■ Extrait à lire ■
Dans un entrepôt anonyme de la banlieue parisienne, une précieuse cargaison émerge d'une brume glacée: presque dix mille flacons de vaccins Pfizer fraîchement livrés.

Venu tout droit de l'usine de production en Belgique, le camion est passé aux aurores. Les dix cartons qu'il a déchargés ne dépareillent pas au milieu des palettes et des emballages entassés dans le long hangar.

Leur contenu se devine aisément: ils ont été disposés devant trois "super-congélateurs" affichant près de -70°C.

Chaque colis recèle cinq "plateaux" - en forme de "boîte à pizza" - contenant précisément 195 flacons pas plus gros qu'une phalange.

Pas de temps à perdre, il faut vite extraire la marchandise de sa "carboglace" pour la stocker aussitôt, sans rompre la chaîne du froid polaire.

Mais gare à ne pas trop les secouer. "C'est un médicament très précieux, on ne peut pas se permettre de laisser le congélateur ouvert trop longtemps, encore moins d'avoir un plateau qui casse", explique la pharmacienne Emilie Figueireido, responsable de l'unité logistique du site.

■ Objectif visé ■
Reproduisez fidèlement le passage de l'extrait sur la livraison des vaccins Pfizer qui va de "Dans un entrepôt" jusqu'à "gros qu'une phalange.".

Entrées enregistrées
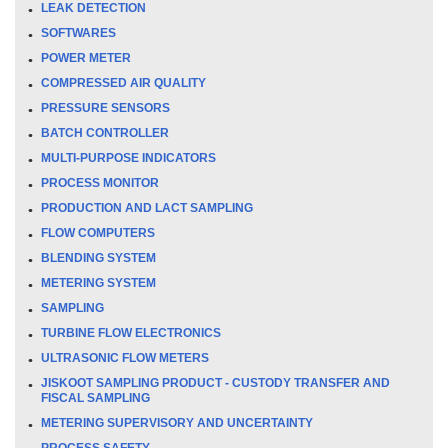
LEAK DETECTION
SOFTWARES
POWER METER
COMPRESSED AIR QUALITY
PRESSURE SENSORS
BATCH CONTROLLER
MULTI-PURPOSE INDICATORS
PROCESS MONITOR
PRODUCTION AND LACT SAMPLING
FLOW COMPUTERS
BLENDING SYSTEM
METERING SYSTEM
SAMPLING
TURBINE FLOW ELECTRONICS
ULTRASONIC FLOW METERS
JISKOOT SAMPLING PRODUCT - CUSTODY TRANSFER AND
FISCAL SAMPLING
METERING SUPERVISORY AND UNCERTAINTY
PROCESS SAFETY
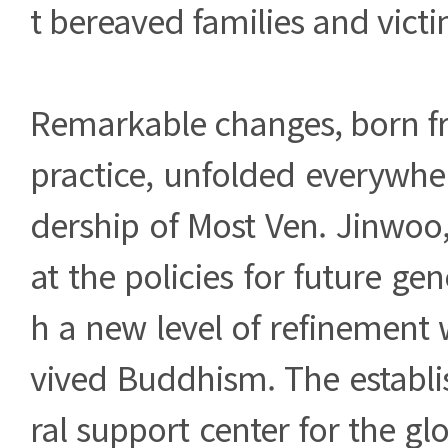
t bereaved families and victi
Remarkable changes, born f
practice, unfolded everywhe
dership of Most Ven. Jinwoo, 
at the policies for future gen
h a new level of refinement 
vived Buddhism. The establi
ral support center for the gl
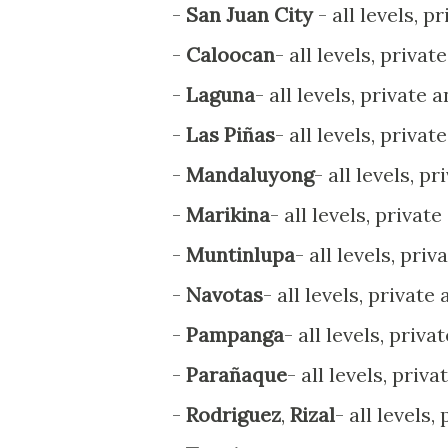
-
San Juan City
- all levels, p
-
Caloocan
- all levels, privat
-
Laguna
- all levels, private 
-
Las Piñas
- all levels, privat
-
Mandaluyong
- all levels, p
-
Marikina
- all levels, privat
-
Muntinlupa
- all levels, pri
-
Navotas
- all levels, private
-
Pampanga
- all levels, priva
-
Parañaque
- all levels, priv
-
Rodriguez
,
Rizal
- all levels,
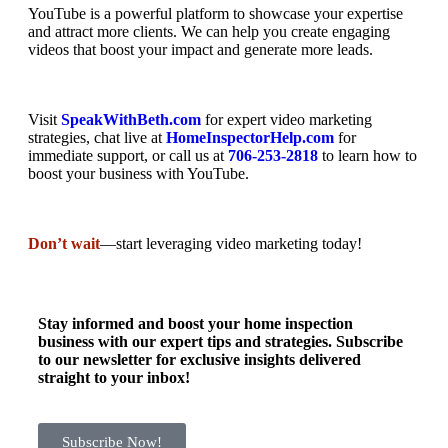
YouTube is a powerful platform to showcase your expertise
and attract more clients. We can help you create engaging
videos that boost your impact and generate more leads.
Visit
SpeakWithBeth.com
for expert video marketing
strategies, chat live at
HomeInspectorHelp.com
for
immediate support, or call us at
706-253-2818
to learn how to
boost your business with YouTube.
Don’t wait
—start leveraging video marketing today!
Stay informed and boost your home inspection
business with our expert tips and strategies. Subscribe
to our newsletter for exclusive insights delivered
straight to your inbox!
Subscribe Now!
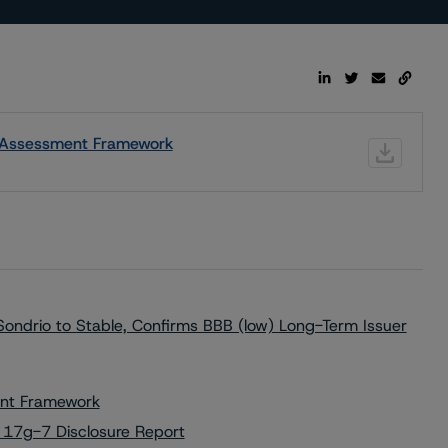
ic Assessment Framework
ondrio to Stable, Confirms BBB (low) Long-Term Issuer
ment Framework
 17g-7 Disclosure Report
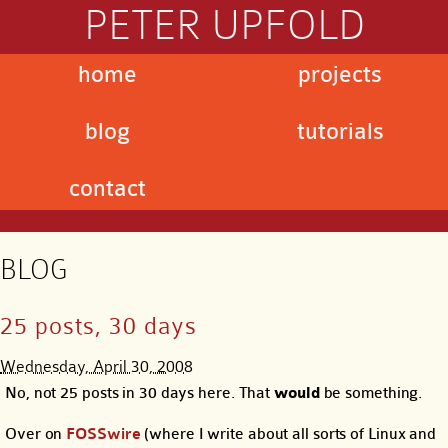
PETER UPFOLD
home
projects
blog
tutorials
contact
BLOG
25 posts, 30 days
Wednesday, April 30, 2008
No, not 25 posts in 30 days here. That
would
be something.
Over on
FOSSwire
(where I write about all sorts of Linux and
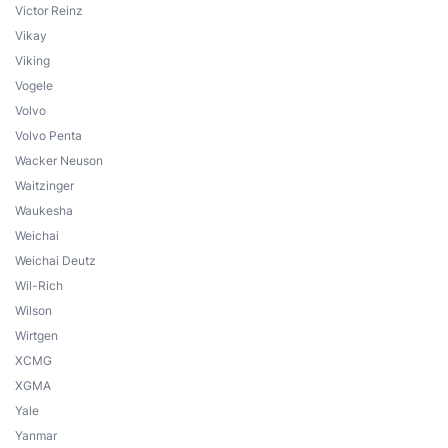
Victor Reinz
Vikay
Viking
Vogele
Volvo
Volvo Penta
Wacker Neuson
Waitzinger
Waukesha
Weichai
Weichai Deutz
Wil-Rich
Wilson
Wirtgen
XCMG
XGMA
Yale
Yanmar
--
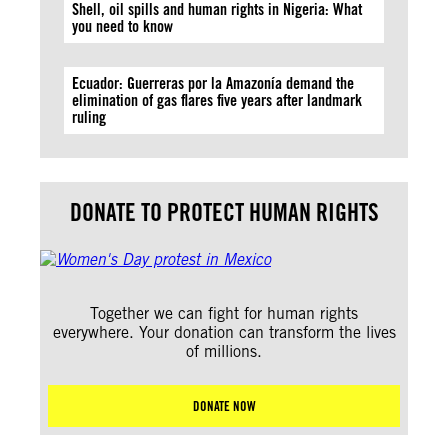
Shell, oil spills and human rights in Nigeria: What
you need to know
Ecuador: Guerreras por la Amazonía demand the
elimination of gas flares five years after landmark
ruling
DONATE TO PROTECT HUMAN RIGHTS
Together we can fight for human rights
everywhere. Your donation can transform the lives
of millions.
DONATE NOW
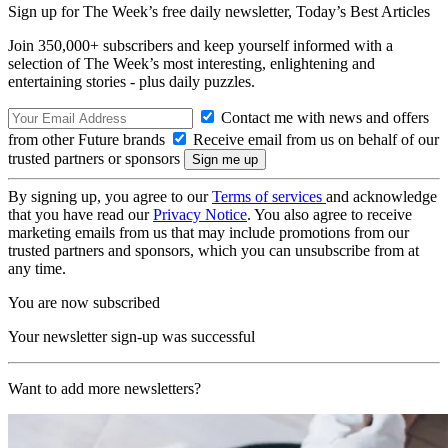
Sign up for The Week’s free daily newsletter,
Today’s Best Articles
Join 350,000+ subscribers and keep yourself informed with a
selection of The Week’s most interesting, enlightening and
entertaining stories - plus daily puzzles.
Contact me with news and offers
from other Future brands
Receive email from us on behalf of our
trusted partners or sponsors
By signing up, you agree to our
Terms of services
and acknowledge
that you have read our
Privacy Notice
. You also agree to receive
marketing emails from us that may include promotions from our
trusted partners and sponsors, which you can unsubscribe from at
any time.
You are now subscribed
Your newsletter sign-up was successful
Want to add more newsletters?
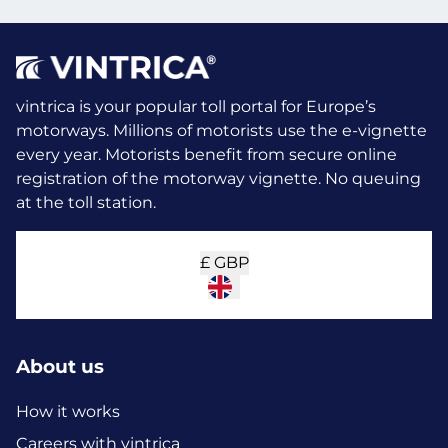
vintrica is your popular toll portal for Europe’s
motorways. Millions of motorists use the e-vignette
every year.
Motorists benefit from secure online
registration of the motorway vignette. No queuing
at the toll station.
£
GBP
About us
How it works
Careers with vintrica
--
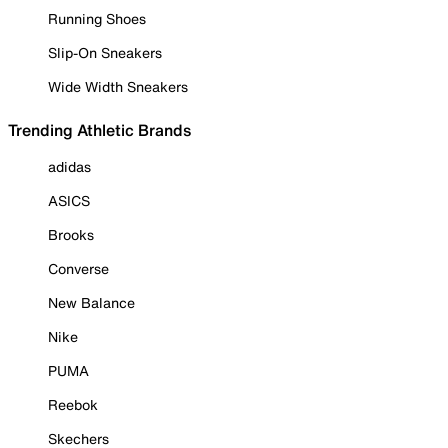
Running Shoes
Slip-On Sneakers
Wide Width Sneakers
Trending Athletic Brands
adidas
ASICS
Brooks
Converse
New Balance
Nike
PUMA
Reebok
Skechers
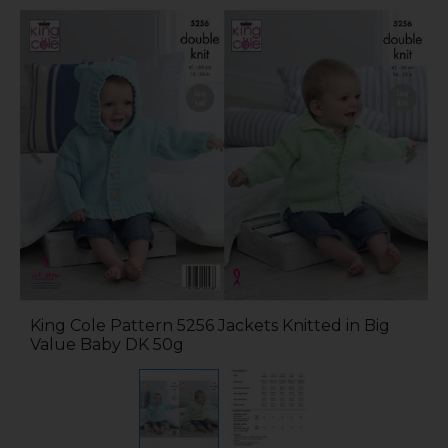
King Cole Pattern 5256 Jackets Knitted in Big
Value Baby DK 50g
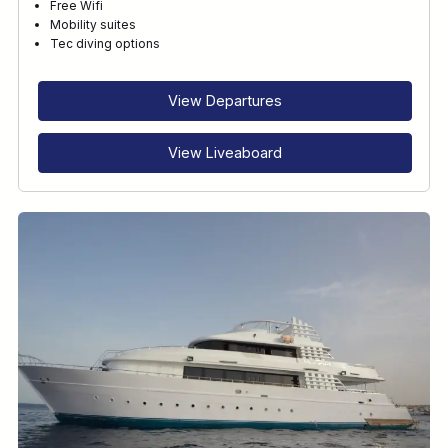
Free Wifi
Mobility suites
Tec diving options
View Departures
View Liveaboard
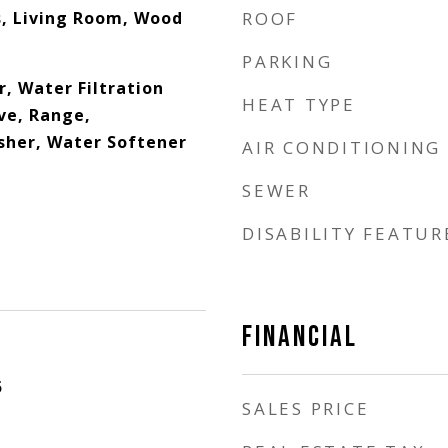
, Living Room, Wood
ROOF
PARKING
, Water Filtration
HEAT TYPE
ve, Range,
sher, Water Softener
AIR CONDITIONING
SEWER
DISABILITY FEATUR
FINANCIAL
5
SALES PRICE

■ Tâche accomplie ■
Dans un entrepôt anonyme de la banlieue parisienne, une précieuse cargaison émerge d'une brume glacée: presque dix mille flacons de vaccins Pfizer fraîchement livrés.

Venu tout droit de l'usine de production en Belgique, le camion est passé aux aurores. Les dix cartons qu'il a déchargés ne dépareillent pas au milieu des palettes et des emballages entassés dans le long hangar.

Leur contenu se devine aisément: ils ont été disposés devant trois "super-congélateurs" affichant près de -70°C.

Chaque colis recèle cinq "plateaux" - en forme de "boîte à pizza" - contenant précisément 195 flacons pas plus gros qu'une phalange.